The Service likewise confirmed at the district court that if Section 9 were invalidated as unconstitutional, "it would affect the [biop's Reasonable and Prudent Alternative] and obviously [the Reasonable and Prudent Alternative] is what's causing injury to the plaintiffs." It would thus be unfair to on the one hand acknowledge that invalidating Section 9 would provide some redress, yet at the same time preclude a challenge to the application of this provision's constitutionality.
Prof. Doremus' fear is that the Ninth Circuit's standing and ripeness analysis "could be read to say that section 7's consultation duty doesn't apply at all without proof of a [Section 9] take, an interpretation which could substantially narrow Section 7." But there is little authority for the proposition that the Service may apply Section 7 absent Section 9 authority.
Indeed, the Ninth Circuit has already made clear that the Service may not restriction federal agency action through a Section 7 incidental take statement if it does not have Section 9 authority. Ariz. Cattle Growers' Ass'n v. United States Fish and Wildlife, BLM, 273 F.3d 1229, 1238 (9th Cir. 2001) ("[I]f [the] Service could issue an Incidental Take Statement even when a taking in violation of Section 9 was not present, those engaging in legal activities would be subjected to the terms and conditions of such statements. The [district] court [found] no authority for this result nor do we."). And given that Section 7's jeopardy and adverse modification prohibitions are ultimately designed to prevent species extinction, it would be absurd to require action agencies to prevent jeopardy to species or adverse modification to critical habit for species over which the Service has no constitutional authority.

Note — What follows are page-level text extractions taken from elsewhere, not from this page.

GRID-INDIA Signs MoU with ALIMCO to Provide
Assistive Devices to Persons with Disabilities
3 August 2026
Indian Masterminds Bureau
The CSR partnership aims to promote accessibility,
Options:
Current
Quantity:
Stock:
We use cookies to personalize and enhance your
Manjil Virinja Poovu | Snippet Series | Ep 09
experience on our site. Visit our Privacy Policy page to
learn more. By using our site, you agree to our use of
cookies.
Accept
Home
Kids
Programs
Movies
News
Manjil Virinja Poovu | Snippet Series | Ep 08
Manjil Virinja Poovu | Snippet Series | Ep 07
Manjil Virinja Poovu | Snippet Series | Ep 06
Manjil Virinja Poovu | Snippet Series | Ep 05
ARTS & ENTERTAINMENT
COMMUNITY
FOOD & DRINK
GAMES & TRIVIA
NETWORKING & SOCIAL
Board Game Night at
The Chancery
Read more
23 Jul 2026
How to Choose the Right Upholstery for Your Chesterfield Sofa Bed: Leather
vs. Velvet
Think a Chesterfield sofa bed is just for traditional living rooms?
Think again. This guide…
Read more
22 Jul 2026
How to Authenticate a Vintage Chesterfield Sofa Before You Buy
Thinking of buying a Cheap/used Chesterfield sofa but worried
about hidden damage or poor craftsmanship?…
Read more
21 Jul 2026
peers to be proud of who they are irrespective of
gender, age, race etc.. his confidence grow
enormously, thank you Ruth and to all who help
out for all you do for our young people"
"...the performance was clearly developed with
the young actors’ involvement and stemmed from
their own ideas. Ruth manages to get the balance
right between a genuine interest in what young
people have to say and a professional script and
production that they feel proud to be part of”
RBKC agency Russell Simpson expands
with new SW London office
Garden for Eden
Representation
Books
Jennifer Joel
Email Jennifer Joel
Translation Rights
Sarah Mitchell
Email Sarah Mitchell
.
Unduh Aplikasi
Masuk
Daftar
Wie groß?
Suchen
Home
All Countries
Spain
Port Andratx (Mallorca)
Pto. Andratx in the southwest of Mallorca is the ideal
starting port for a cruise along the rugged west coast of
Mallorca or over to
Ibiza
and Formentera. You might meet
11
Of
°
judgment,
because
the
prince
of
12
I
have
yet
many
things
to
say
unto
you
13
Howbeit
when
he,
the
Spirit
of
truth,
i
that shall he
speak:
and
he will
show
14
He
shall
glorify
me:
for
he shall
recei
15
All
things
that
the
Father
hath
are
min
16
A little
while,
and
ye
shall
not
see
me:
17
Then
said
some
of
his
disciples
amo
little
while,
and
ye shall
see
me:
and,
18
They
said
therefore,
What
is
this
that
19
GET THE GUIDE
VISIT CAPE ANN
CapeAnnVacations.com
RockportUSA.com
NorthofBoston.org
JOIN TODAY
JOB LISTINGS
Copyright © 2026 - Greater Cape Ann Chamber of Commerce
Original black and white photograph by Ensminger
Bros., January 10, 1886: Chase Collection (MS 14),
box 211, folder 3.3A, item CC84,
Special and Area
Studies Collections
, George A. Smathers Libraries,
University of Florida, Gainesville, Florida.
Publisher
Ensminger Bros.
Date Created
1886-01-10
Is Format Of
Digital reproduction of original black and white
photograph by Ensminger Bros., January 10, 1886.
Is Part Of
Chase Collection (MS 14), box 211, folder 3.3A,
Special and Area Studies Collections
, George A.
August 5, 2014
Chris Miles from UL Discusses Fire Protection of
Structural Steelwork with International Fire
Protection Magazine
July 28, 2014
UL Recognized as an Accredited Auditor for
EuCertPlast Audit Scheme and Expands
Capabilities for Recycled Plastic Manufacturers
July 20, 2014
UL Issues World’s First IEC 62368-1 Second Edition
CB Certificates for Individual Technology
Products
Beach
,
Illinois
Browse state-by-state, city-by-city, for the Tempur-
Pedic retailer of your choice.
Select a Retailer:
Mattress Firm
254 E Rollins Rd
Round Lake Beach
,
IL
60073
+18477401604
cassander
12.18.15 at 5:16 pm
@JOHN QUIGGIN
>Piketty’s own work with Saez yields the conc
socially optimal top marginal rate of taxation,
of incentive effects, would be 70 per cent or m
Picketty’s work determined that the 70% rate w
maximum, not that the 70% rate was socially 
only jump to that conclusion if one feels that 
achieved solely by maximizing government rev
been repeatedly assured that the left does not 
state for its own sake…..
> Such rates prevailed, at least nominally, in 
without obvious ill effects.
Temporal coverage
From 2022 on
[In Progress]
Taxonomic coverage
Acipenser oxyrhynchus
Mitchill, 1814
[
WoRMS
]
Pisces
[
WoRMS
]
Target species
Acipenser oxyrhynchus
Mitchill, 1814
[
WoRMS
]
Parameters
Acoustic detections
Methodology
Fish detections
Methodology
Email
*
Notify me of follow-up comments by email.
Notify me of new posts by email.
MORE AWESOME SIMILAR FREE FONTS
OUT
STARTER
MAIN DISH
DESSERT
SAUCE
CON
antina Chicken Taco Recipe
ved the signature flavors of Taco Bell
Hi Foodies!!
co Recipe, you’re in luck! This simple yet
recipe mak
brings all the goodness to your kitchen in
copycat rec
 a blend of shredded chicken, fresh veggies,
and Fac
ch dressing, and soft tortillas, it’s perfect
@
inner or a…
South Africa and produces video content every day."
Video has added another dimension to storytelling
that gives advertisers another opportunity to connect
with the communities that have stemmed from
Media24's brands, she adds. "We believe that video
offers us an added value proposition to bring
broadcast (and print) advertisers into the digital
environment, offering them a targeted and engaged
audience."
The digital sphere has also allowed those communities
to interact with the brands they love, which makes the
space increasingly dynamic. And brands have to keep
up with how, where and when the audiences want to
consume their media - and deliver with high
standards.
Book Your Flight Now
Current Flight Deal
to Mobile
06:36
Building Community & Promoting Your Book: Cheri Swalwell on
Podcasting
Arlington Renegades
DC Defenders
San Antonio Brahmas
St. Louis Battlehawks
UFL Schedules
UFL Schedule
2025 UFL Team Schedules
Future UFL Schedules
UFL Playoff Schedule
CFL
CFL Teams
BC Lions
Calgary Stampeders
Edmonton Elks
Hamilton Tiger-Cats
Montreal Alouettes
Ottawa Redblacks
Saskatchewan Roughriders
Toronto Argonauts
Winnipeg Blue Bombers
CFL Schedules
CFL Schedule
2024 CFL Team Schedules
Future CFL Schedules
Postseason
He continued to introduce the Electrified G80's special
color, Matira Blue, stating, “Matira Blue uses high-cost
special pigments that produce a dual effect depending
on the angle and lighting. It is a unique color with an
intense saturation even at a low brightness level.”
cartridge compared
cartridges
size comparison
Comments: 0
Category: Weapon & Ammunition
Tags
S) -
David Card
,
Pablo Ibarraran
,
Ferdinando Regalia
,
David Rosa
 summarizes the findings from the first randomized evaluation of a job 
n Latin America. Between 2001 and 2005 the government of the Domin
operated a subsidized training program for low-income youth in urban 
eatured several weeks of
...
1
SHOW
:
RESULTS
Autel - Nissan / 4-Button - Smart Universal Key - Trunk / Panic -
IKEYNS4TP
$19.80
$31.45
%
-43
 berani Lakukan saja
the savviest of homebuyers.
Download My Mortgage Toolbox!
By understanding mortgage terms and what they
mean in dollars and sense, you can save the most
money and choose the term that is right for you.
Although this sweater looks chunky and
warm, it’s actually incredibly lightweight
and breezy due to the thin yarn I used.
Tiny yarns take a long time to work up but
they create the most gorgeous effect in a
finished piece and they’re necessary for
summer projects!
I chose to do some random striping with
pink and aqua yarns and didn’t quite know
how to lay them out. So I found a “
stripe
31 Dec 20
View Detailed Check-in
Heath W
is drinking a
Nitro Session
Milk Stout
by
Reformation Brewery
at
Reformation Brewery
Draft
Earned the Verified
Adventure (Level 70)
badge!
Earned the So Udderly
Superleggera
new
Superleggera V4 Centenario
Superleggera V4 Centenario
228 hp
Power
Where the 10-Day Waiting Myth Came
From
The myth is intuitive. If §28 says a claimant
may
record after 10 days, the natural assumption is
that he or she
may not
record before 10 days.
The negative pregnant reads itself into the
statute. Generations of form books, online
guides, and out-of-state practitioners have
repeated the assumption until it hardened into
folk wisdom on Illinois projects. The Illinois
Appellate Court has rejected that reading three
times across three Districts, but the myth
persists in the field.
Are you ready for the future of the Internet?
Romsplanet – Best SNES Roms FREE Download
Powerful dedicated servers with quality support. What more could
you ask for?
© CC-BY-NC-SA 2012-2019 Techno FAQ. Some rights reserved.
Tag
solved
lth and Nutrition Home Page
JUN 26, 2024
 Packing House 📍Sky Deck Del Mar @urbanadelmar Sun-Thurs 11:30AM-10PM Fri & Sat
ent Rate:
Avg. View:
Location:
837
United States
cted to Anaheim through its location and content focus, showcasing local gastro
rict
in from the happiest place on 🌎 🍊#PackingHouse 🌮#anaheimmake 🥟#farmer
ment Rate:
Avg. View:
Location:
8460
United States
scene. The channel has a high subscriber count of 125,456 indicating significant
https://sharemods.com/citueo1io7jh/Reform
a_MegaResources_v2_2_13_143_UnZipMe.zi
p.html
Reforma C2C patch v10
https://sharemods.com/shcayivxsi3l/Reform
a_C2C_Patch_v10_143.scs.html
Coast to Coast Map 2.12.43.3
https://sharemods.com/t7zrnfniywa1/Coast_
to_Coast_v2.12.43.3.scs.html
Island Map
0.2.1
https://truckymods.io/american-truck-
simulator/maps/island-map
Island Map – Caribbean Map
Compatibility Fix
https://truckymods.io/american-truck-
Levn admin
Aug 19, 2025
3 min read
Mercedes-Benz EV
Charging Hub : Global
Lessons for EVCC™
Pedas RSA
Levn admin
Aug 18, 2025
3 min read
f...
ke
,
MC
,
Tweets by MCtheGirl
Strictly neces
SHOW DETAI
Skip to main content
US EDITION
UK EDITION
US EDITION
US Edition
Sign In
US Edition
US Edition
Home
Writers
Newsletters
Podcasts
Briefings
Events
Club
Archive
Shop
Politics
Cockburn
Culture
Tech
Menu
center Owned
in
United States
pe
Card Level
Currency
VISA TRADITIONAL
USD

Prof. Doremus is certainly entitled to disagree with the Ninth Circuit's conclusion that PLF's clients may seek judicial review of Section 9 in the context of the delta smelt biological opinion. But the Ninth Circuit's analysis on this point is far from "careless," as she contends. It was instead a proper recognition of the statutory relationship between Sections 7 and 9 of the ESA as well as prior case law–not to mention the express language of the delta smelt biop. Reclamation's decision to deliver less water to farmers for the purported benefit of the delta smelt is tied to the Service's coercive use of Section 9, and those harmed by this coercion should be able to challenge its constitutionality.